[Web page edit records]
===

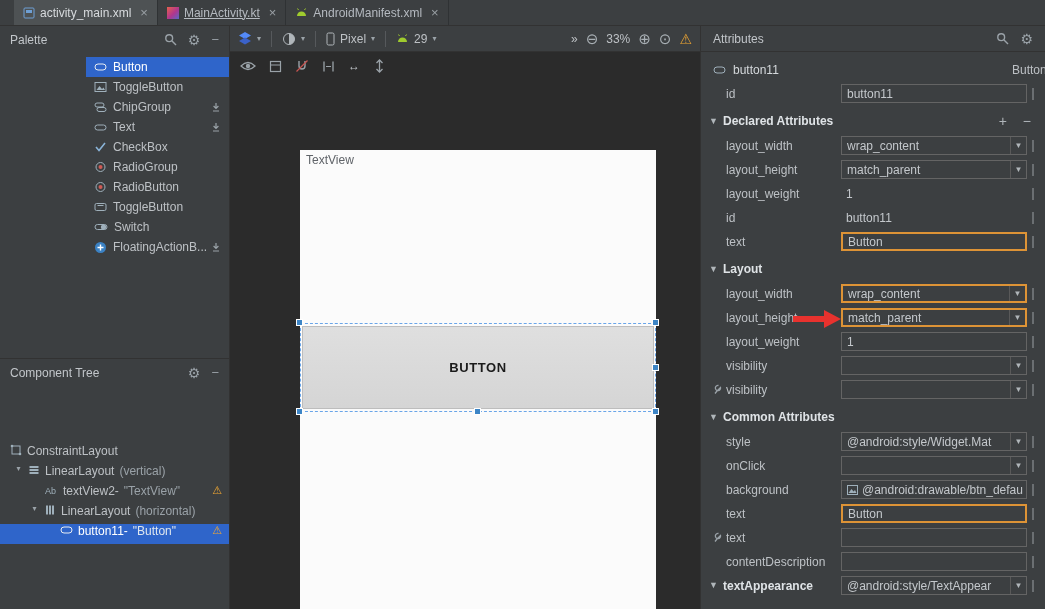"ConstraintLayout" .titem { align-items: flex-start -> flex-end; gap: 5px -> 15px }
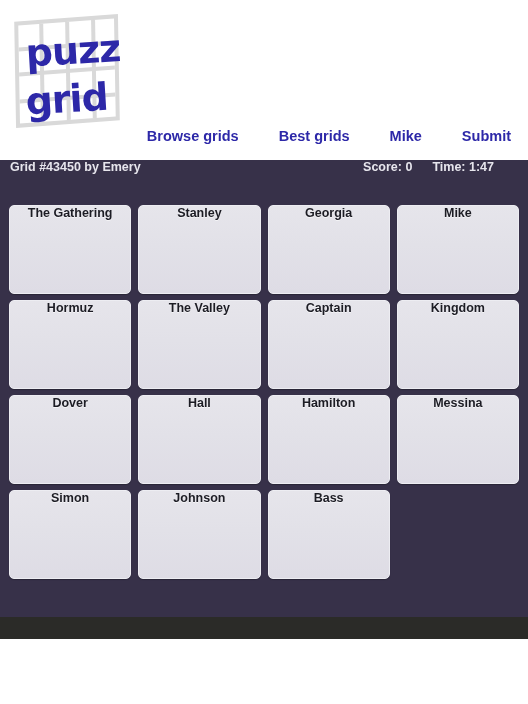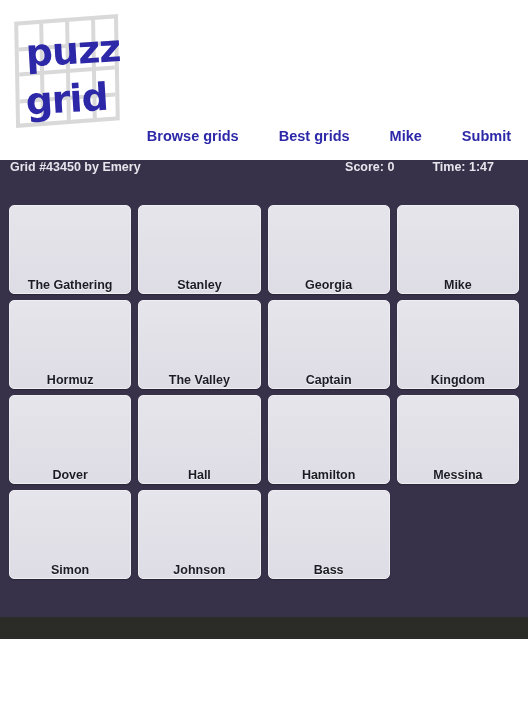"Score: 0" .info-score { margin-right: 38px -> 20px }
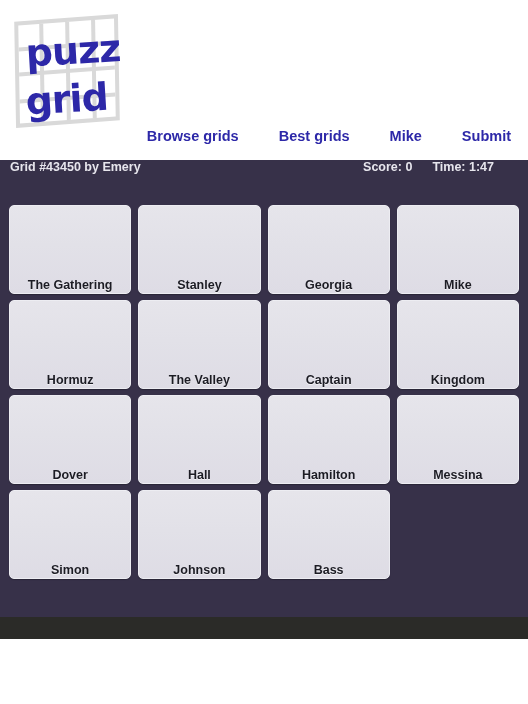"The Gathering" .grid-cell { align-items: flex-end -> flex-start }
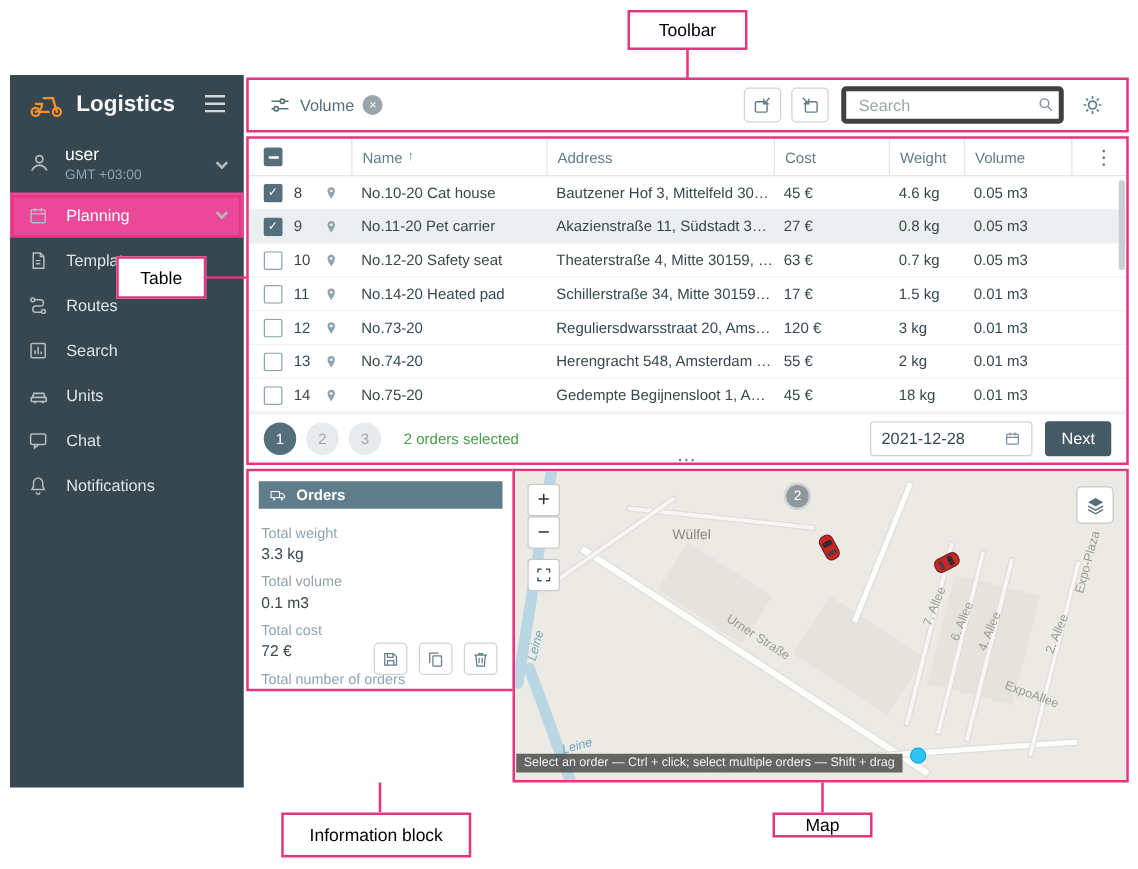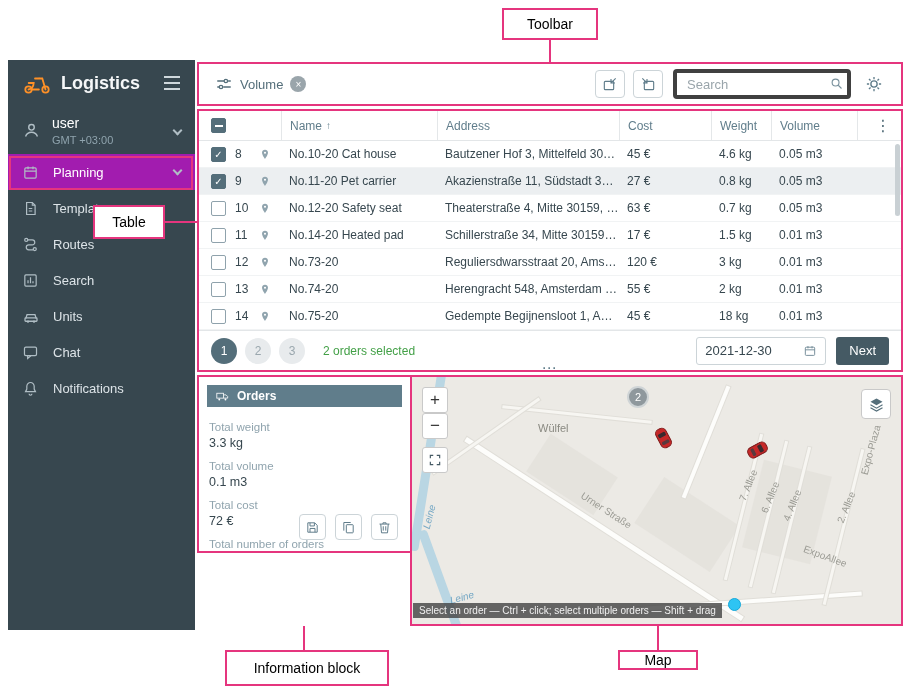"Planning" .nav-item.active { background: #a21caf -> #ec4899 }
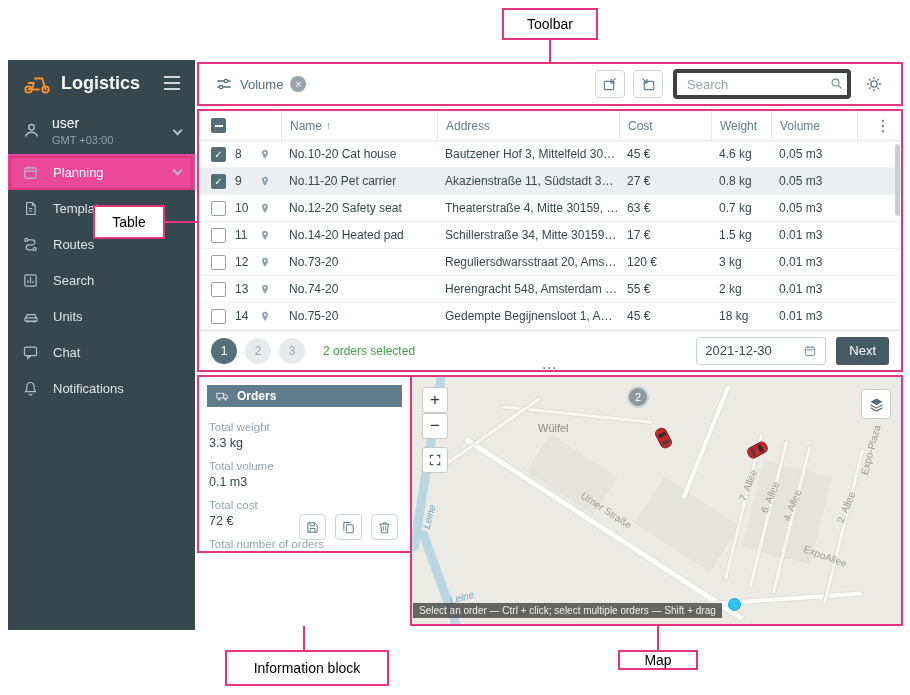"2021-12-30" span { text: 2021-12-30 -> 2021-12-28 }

===

Work order. Write out each entry exactly, images excluded.

Result for this task.
"ConstraintLayout" .titem { align-items: flex-start -> flex-end; gap: 5px -> 15px }
"Score: 0" .info-score { margin-right: 38px -> 20px }
"The Gathering" .grid-cell { align-items: flex-end -> flex-start }
"Planning" .nav-item.active { background: #a21caf -> #ec4899 }
"2021-12-30" span { text: 2021-12-30 -> 2021-12-28 }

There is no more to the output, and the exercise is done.